Exercise directions: Set every entry down again exactly, omitting none.

Dataset entries:
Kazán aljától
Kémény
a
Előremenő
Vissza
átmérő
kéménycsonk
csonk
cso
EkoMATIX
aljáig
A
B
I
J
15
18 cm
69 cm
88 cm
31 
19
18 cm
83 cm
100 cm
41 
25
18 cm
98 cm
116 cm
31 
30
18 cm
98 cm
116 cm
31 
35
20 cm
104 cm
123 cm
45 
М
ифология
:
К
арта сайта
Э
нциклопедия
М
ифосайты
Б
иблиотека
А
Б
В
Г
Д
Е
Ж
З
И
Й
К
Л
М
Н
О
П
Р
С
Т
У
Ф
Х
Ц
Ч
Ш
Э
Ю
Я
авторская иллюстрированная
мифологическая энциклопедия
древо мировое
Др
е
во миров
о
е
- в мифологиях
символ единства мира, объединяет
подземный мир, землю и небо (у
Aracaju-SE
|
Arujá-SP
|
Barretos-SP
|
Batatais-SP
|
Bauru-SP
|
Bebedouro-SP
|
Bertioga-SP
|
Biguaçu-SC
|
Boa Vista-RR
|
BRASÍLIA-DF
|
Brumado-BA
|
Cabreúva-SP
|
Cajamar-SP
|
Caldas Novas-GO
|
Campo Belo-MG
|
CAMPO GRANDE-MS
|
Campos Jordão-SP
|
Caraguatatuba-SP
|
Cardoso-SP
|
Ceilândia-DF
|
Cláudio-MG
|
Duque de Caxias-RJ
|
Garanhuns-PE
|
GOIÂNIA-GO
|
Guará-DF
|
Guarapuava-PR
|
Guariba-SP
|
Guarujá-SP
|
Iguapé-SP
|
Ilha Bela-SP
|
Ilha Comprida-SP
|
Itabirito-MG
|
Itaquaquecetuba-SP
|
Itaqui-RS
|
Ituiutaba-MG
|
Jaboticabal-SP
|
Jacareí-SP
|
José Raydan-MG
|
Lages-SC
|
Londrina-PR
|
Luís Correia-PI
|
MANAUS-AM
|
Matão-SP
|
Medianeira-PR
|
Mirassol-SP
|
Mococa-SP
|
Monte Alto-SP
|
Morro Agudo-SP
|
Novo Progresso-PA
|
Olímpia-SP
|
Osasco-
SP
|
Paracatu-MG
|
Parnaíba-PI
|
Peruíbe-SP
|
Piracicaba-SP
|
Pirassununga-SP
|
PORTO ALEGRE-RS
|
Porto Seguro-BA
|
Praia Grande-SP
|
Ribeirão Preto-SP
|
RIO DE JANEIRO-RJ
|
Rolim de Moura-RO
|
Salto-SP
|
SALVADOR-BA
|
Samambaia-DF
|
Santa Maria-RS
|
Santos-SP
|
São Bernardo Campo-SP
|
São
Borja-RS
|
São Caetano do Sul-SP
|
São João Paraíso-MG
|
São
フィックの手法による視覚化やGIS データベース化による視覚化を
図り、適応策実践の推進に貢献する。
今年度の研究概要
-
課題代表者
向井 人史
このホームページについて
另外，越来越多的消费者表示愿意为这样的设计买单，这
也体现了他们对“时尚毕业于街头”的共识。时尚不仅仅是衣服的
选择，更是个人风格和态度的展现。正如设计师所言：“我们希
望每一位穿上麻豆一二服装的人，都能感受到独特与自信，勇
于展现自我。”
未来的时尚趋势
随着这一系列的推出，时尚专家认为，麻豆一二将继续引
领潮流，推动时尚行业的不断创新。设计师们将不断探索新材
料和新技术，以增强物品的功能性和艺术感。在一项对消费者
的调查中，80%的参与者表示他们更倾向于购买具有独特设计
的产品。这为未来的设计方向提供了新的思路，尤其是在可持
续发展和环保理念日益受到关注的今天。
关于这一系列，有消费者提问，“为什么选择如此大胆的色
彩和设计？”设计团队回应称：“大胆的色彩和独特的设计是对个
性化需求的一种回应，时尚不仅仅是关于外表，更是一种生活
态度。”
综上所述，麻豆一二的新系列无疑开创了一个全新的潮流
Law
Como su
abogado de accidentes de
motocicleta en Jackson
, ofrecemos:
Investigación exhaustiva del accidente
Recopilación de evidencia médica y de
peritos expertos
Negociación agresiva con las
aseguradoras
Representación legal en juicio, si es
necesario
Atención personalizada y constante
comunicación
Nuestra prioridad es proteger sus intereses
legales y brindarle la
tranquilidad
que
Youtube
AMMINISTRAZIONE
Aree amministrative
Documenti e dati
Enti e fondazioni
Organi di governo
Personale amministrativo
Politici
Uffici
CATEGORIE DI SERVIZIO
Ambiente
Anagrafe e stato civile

Answer box:
Kazán aljától
Kémény
a
Előremenő
Vissza
átmérő
kéménycsonk
csonk
cso
EkoMATIX
aljáig
A
B
I
J
15
18 cm
69 cm
88 cm
31 
19
18 cm
83 cm
100 cm
41 
25
18 cm
98 cm
116 cm
31 
30
18 cm
98 cm
116 cm
31 
35
20 cm
104 cm
123 cm
45 
М
ифология
:
К
арта сайта
Э
нциклопедия
М
ифосайты
Б
иблиотека
А
Б
В
Г
Д
Е
Ж
З
И
Й
К
Л
М
Н
О
П
Р
С
Т
У
Ф
Х
Ц
Ч
Ш
Э
Ю
Я
авторская иллюстрированная
мифологическая энциклопедия
древо мировое
Др
е
во миров
о
е
- в мифологиях
символ единства мира, объединяет
подземный мир, землю и небо (у
Aracaju-SE
|
Arujá-SP
|
Barretos-SP
|
Batatais-SP
|
Bauru-SP
|
Bebedouro-SP
|
Bertioga-SP
|
Biguaçu-SC
|
Boa Vista-RR
|
BRASÍLIA-DF
|
Brumado-BA
|
Cabreúva-SP
|
Cajamar-SP
|
Caldas Novas-GO
|
Campo Belo-MG
|
CAMPO GRANDE-MS
|
Campos Jordão-SP
|
Caraguatatuba-SP
|
Cardoso-SP
|
Ceilândia-DF
|
Cláudio-MG
|
Duque de Caxias-RJ
|
Garanhuns-PE
|
GOIÂNIA-GO
|
Guará-DF
|
Guarapuava-PR
|
Guariba-SP
|
Guarujá-SP
|
Iguapé-SP
|
Ilha Bela-SP
|
Ilha Comprida-SP
|
Itabirito-MG
|
Itaquaquecetuba-SP
|
Itaqui-RS
|
Ituiutaba-MG
|
Jaboticabal-SP
|
Jacareí-SP
|
José Raydan-MG
|
Lages-SC
|
Londrina-PR
|
Luís Correia-PI
|
MANAUS-AM
|
Matão-SP
|
Medianeira-PR
|
Mirassol-SP
|
Mococa-SP
|
Monte Alto-SP
|
Morro Agudo-SP
|
Novo Progresso-PA
|
Olímpia-SP
|
Osasco-
SP
|
Paracatu-MG
|
Parnaíba-PI
|
Peruíbe-SP
|
Piracicaba-SP
|
Pirassununga-SP
|
PORTO ALEGRE-RS
|
Porto Seguro-BA
|
Praia Grande-SP
|
Ribeirão Preto-SP
|
RIO DE JANEIRO-RJ
|
Rolim de Moura-RO
|
Salto-SP
|
SALVADOR-BA
|
Samambaia-DF
|
Santa Maria-RS
|
Santos-SP
|
São Bernardo Campo-SP
|
São
Borja-RS
|
São Caetano do Sul-SP
|
São João Paraíso-MG
|
São
フィックの手法による視覚化やGIS データベース化による視覚化を
図り、適応策実践の推進に貢献する。
今年度の研究概要
-
課題代表者
向井 人史
このホームページについて
另外，越来越多的消费者表示愿意为这样的设计买单，这
也体现了他们对“时尚毕业于街头”的共识。时尚不仅仅是衣服的
选择，更是个人风格和态度的展现。正如设计师所言：“我们希
望每一位穿上麻豆一二服装的人，都能感受到独特与自信，勇
于展现自我。”
未来的时尚趋势
随着这一系列的推出，时尚专家认为，麻豆一二将继续引
领潮流，推动时尚行业的不断创新。设计师们将不断探索新材
料和新技术，以增强物品的功能性和艺术感。在一项对消费者
的调查中，80%的参与者表示他们更倾向于购买具有独特设计
的产品。这为未来的设计方向提供了新的思路，尤其是在可持
续发展和环保理念日益受到关注的今天。
关于这一系列，有消费者提问，“为什么选择如此大胆的色
彩和设计？”设计团队回应称：“大胆的色彩和独特的设计是对个
性化需求的一种回应，时尚不仅仅是关于外表，更是一种生活
态度。”
综上所述，麻豆一二的新系列无疑开创了一个全新的潮流
Law
Como su
abogado de accidentes de
motocicleta en Jackson
, ofrecemos:
Investigación exhaustiva del accidente
Recopilación de evidencia médica y de
peritos expertos
Negociación agresiva con las
aseguradoras
Representación legal en juicio, si es
necesario
Atención personalizada y constante
comunicación
Nuestra prioridad es proteger sus intereses
legales y brindarle la
tranquilidad
que
Youtube
AMMINISTRAZIONE
Aree amministrative
Documenti e dati
Enti e fondazioni
Organi di governo
Personale amministrativo
Politici
Uffici
CATEGORIE DI SERVIZIO
Ambiente
Anagrafe e stato civile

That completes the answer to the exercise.